Peel stepped down as CEO in June 2019 as a consequence of the attention paid to her alleged co-ownership of NSO Group, which is a subsidiary of the Q Cyber Technologies group of companies. However, a later clarification published by The Guardian confirmed that Peel was not involved in the management, operations or control of NSO. Peel had a less than 10% ownership of Novalpina Capital, which subsequently acquired NSO in 2019. Peel was not personally involved in the operation or decisions of Novalpina Capital, which was managed by her husband.

===Chanel===

In March 2020, Peel joined Chanel as the new global head of arts and culture and a board member of Fondation Chanel. Peel leads Chanel’s initiatives across arts and culture globally and has played a key role in advancing its association with the arts.

Peel launched Chanel Connects and the Chanel Culture Fund, which partners with cultural institutions in countries around the world to help champion new ideas and foster creativity. Peel is considered one of the art world’s power brokers and forges notable partnerships, while remaining committed to democratising art appreciation.

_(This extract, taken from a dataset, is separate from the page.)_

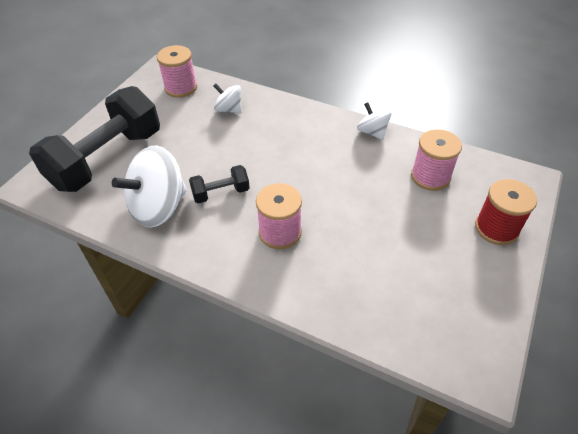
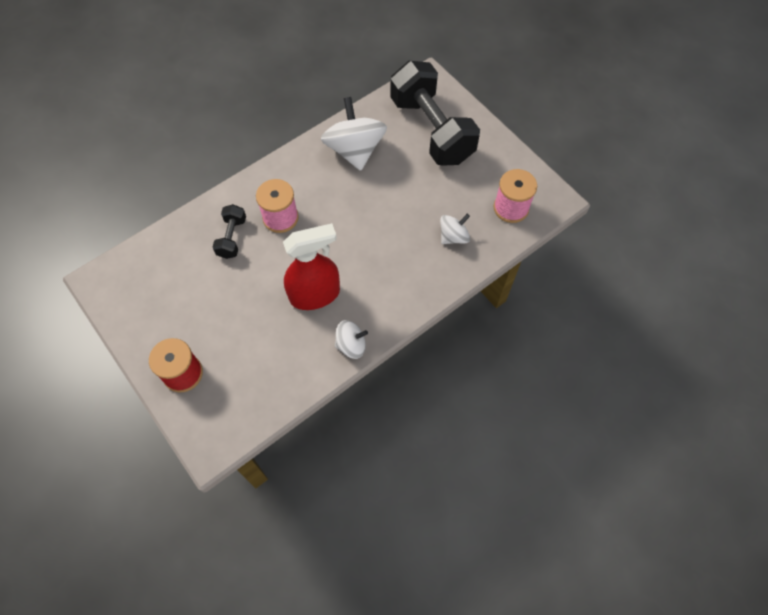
camera: 115 degrees right, 15 degrees up
black dumbbell [189,165,250,203] -> black dumbbell moved to [213,204,246,259]
pink spool [411,129,462,191] -> none
none -> red spray bottle [283,223,340,310]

Peel is responsible for Chanel’s art partners programmes. She has established global initiatives with leading cultural institutions such as the Pompidou, National Portrait Gallery, Leeum Museum of Art in Seoul, Rijksmuseum, Power Station of Art, Australian Ballet, Museum of Contemporary Art Chicago and others. She is also responsible for collaborations with cultural leaders, including Maria Balshaw, Tristram Hunt at the Victoria and Albert Museum, Nicholas Cullinan at the NPG and National Theatre director Rufus Norris.

==Philanthropy==
Peel co-chaired Para Site, a not-for-profit contemporary art space in Hong Kong, from 2010 to 2015. She has been involved with the project since 2009.

Peel founded the Victoria and Albert Museum's design fund in 2011. The fund supported the acquisition of contemporary design objects.

Peel is a member of NSPCC's therapeutic board. Inspired by her children, in 2008 Peel produced a series of toddler-friendly art books published by Templar, including: Art For Baby, Color For Baby and Faces For Baby. The books feature works by artists ranging from Damien Hirst to Keith Haring. Proceeds from sales go towards the NSPCC.

==Personal life==
In 1999, Peel married Stephen Peel, a private equity financier. They have two children and live in Bayswater, London.

==Awards and honours==
- Montblanc Award for Arts Patronage 2011
- Debrett's 500 List: Art
- Evening Standard Progress 1000 2017
- ArtLyst Power 100
- Harper's Bazaar Women Of The Year 2017
- Harper's Bazaar Working Wardrobe: Best dressed women 2018
- Henry Crown Fellow. Appointed by the Aspen Institute in 2018.